Can you imagine standing in front of a class of 35 children? Trying to watch out for all the things that kids try to get away with: eating, fidgetting, whispering, passing notes, chewing gum, tapping fingers, launching spitballs, hooting and hollaring, moving to the wrong seats while your back is turned, and so much more.
Fortunately, many of those children are perfect angels. But those well-behaved darlings get in your way as you try to rush by them to correct the ones that disrupt the entire class.
And you have to do this for 3,000 more classes.
This week!
Those 3,000 classes are the 3,000 paragraphs in your book. Those 35 children are the 35 words in an average paragraph. And all those distruptive behaviors are the various objectional writing errors you may have made in your manuscript: problems with words, sentences, and paragraphs; punctuation, grammar, and formatting; adverbs, flab words, and point of view; and so much more.
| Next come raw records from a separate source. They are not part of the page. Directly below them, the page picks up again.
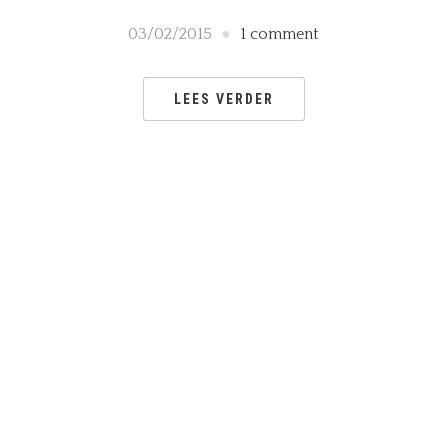
03/02/2015
1 comment
LEES VERDER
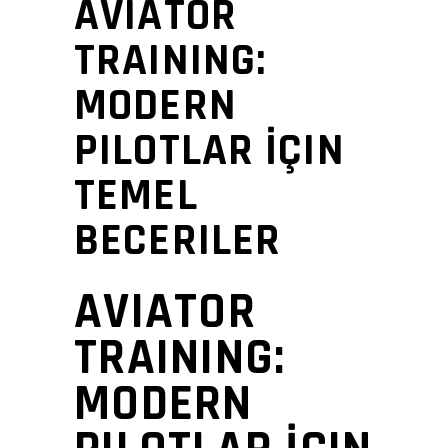
AVIATOR
TRAINING:
MODERN
PILOTLAR İÇIN
TEMEL
BECERILER
AVIATOR
TRAINING:
MODERN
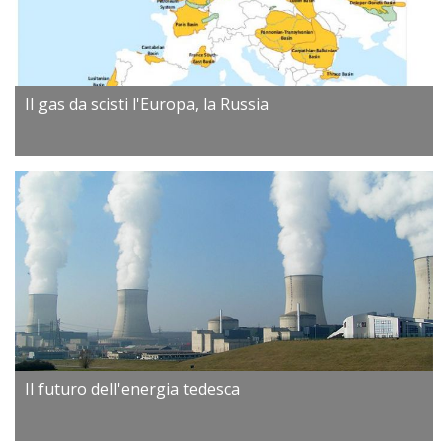
Il gas da scisti l'Europa, la Russia
Il futuro dell'energia tedesca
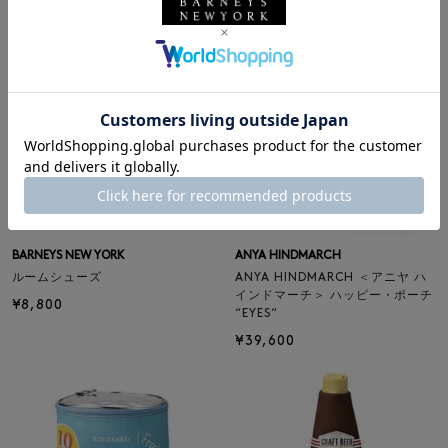
BARNEYS NEW YORK
ANYA HINDMARCH
ルームシューズ
ANYA HINDMARCH ＜アニヤ ハ
インドマーチ＞ ハッピー・ポーチ
¥8,800
“EYES“
¥39,600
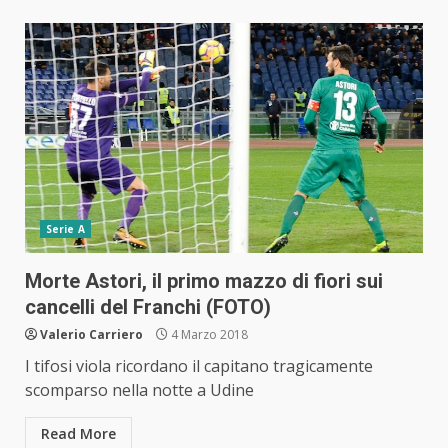
Serie A
Morte Astori, il primo mazzo di fiori sui
cancelli del Franchi (FOTO)
Valerio Carriero
4 Marzo 2018
I tifosi viola ricordano il capitano tragicamente
scomparso nella notte a Udine
Read More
Now imagine that you are back in that infernal classroom, but every unruly child in all 3,000 classes magically appears in front of you with a spotlight upon their transgression. And you need only correct one type of transgression at a time, until you’ve dealt with all instances of that particular misconduct in all your classes. Once you have corrected the same misbehavior several times, you will soon perfect the technique that you bring to bear upon such behavior modifications. Soon you will be converting all your rascals into angels, and, by focusing on a single task, your remedies will become second nature, if not automatic.
You now have a picture of how Final Edit approaches editing.
The 50 searches detailed in Final Edit use Word’s powerful “wildcard” search options to scavenge your draft for thousands of errors and whenever possible, fix those mistakes automatically. Rather than attempting to discern hundreds of categories of mistakes with every next word you read, you will be focused on a single type of error until every instance of that error has been resolved. Because Final Edit’s searches take you from one error to the next error of the same type, ignoring the material in between, you will drop into your draft only where there are problems that need to be fixed. This prevents you from being distracted by your own narrative, a state of affairs that slows self-editing to a crawl—a crawl you can avoid with Final Edit.